7.19 In considering whether it is feasible for existing frontline staff to carry out the data collection task, analysts will want to consider issues such as:
• whether there is a culture that is open to research in the participating organisations;
• whether the participating organisations have a particular interest in a certain outcome;
• how heavily the new requirements would impact on the business as usual of frontline staff;
• whether frontline staff are well placed to know the information;
• whether using frontline staff will result in biased data;
• whether there is any means of verifying the completeness and accuracy of the data; and
• whether any necessary changes or additions to IT systems are feasible.
7.20 It is also important not to burden staff with a broad ranging request "for completeness" where there is not a clear match between the level of detail in the data being requested and the analyses actually planned. Indeed the researcher should be able to demonstrate how the data requested will enable the policy to be improved. Where in-house data collection is not feasible, or appropriate, potential alternatives include bespoke surveys, perhaps undertaken and quality-assured by internal or external analysts, and embedded research staff. It is worth noting that monitoring data can be distorted by changes in recording practices, for example, as awareness increases during the course of policy implementation, therefore it is important to ensure that data recording practices remain constant.
7.21 Box 7.C illustrates the key questions and considerations that need to be taken into account to design an effective monitoring system and subsequently to facilitate a good quality evaluation.


7.22 What if existing monitoring data is insufficient to answer the evaluation research questions?
7.23 Before launching new data collection processes it is important to review existing financial, administrative and monitoring data generation processes to identify whether the required evaluation data can be sourced from existing data sets, or an extension of an existing data set collection processes.

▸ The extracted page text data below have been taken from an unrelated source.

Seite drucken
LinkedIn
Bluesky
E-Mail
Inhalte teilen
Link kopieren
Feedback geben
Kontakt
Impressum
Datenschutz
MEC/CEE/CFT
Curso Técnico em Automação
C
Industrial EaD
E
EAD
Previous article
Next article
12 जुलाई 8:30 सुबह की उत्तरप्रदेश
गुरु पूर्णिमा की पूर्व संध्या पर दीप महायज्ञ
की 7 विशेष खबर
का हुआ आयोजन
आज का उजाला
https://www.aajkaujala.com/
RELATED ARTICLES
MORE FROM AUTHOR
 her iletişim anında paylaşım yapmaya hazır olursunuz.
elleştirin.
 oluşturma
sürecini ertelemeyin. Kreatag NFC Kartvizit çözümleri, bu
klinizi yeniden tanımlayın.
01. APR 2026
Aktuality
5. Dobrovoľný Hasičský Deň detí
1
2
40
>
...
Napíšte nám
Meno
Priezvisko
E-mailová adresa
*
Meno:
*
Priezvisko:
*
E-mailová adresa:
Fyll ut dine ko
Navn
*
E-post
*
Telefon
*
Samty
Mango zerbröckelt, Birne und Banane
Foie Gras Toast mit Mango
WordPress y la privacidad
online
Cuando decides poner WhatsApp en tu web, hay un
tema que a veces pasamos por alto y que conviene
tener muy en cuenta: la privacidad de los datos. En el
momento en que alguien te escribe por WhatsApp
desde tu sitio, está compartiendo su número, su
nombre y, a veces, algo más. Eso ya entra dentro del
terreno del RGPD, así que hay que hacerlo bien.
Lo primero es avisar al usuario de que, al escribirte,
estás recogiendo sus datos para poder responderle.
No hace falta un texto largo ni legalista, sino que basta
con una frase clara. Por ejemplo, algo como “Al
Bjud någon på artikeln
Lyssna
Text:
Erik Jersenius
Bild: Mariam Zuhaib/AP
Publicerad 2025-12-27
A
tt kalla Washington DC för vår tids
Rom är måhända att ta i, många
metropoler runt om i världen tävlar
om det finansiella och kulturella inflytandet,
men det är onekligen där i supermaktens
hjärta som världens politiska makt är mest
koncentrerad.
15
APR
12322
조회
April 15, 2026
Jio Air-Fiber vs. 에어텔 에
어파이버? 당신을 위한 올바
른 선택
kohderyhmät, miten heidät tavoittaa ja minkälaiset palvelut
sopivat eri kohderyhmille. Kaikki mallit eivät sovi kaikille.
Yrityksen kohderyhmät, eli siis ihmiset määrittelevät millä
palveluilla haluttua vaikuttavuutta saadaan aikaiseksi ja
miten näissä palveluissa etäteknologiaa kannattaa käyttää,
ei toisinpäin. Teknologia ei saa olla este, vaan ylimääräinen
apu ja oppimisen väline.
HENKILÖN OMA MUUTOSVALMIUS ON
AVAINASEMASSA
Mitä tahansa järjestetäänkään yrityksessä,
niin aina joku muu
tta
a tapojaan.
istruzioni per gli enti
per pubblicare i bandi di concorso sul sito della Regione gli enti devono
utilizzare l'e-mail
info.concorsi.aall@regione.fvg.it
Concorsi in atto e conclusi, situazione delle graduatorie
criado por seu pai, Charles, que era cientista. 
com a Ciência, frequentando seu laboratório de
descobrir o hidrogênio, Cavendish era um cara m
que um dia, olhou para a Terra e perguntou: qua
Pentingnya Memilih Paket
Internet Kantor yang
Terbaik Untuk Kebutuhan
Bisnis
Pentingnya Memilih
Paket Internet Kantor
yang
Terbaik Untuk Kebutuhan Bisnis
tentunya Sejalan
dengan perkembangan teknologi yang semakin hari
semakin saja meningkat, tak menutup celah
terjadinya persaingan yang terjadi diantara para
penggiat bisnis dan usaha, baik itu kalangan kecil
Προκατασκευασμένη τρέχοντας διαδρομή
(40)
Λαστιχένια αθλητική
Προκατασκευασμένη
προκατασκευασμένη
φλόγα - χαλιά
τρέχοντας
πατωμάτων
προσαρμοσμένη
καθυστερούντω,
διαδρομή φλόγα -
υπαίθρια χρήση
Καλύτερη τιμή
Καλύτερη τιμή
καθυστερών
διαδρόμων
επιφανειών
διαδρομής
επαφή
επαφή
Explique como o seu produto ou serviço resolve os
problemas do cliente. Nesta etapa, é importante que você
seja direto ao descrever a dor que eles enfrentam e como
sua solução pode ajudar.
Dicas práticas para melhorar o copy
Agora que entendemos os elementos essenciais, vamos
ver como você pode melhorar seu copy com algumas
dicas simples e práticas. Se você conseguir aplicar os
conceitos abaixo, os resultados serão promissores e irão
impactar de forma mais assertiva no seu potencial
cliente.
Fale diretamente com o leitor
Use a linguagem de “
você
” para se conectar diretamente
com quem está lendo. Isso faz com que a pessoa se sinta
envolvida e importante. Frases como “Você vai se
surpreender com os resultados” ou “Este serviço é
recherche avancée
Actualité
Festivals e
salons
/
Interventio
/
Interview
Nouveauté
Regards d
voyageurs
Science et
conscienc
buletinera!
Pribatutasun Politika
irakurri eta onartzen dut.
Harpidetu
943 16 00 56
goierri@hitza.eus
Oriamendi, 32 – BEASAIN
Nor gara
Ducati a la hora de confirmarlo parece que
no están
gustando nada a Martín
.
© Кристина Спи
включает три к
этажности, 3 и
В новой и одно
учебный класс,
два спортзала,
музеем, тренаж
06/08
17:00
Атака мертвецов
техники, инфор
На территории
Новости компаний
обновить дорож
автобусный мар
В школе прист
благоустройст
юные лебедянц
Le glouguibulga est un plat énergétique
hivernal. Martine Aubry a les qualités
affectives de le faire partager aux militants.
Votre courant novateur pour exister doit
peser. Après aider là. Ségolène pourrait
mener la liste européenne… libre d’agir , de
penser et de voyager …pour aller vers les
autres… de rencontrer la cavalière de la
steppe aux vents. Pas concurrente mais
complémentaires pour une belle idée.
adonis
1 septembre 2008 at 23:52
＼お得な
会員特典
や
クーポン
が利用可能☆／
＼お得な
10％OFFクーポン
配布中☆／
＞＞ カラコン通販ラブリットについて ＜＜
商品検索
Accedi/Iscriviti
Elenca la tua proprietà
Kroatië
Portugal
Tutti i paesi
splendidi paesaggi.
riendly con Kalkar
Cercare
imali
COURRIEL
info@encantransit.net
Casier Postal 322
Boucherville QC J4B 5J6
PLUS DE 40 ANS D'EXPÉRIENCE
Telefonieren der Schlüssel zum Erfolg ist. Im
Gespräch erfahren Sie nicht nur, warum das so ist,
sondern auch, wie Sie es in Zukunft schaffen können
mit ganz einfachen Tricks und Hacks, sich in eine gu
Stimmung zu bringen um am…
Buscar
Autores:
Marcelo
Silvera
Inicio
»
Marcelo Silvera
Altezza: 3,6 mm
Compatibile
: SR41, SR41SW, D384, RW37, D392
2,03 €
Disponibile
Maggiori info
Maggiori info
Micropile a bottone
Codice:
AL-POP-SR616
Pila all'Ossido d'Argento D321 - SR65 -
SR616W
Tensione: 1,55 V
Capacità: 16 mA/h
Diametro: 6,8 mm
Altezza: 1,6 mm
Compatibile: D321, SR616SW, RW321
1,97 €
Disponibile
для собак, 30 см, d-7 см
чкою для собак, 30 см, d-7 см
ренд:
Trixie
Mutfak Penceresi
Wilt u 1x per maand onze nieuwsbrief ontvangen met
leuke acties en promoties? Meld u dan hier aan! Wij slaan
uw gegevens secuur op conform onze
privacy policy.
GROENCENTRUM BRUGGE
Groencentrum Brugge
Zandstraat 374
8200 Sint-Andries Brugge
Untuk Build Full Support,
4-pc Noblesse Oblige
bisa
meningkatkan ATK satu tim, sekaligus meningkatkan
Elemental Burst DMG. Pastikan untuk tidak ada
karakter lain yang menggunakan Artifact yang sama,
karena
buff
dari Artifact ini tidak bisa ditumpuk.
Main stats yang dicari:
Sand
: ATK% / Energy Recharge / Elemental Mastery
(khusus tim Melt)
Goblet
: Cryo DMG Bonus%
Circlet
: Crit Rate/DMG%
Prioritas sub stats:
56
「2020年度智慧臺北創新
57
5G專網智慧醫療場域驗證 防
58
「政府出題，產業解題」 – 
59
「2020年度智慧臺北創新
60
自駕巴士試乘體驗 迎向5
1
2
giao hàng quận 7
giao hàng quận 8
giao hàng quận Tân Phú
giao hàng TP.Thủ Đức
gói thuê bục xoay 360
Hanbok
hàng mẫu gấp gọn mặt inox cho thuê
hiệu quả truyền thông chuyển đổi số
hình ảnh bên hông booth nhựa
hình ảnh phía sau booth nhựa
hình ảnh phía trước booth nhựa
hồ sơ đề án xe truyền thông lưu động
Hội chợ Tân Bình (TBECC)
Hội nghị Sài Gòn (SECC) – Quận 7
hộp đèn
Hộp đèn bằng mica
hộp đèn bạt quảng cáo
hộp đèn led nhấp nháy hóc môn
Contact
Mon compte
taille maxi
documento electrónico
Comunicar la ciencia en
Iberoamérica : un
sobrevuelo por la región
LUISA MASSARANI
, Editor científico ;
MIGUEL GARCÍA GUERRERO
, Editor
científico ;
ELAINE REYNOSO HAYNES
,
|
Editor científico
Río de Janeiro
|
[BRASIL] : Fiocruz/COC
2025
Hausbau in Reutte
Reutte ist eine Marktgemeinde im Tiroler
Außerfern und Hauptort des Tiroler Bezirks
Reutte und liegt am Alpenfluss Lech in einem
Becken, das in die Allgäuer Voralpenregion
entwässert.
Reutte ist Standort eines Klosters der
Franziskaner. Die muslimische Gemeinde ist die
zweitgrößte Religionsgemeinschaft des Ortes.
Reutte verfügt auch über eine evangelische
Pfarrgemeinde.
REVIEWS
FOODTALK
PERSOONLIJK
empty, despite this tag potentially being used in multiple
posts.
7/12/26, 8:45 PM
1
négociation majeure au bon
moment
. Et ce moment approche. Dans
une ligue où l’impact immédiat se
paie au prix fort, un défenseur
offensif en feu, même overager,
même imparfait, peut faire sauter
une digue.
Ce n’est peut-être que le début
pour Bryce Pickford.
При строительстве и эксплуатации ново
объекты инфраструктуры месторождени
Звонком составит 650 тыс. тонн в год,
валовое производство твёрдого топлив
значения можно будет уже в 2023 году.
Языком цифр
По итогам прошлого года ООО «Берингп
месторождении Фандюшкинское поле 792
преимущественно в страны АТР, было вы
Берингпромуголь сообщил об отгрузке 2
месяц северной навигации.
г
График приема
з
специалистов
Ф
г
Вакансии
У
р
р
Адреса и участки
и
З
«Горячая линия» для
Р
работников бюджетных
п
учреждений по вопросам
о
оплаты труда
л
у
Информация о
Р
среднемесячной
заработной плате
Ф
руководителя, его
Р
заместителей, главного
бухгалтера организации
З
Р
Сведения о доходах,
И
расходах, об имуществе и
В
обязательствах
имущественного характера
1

7.24 Frequently, however, new data, whether new monitoring data, or other forms of primary data, will need to be collected. This requires advance planning and ideally should be specified when designing a policy to ensure that the systems are in place to provide evaluators with the required data.
7.25 In the absence of regular data collection on the inputs, outputs and outcomes of a policy (which may be particularly important for an impact evaluation), subsequent evaluation may need to:
• highlight this as a shortcoming and identify the reasons for the data not being available; and
• take steps, as far as possible, to retrospectively collect and analyse data on the performance of the project.
7.26 However, attempting to retrospectively collect data in this way is not recommended. It is very likely to be more expensive than collecting data at the same time the policy was taking place. In addition, data may no longer be available or may be inaccurate or piecemeal and the opportunity to validate this data may have been lost. Information may not have been collected on drop-outs which may bias the findings. This is particularly relevant where this information is required to contact participants or where it is needed in order to identify them in other datasets.In summary, it can mean that an evaluation is not possible or that its findings are much less reliable than if data had been collected at the same time the policy was being delivered. Planning an evaluation, and its data requirements, early will therefore minimise the need to collect data retrospectively.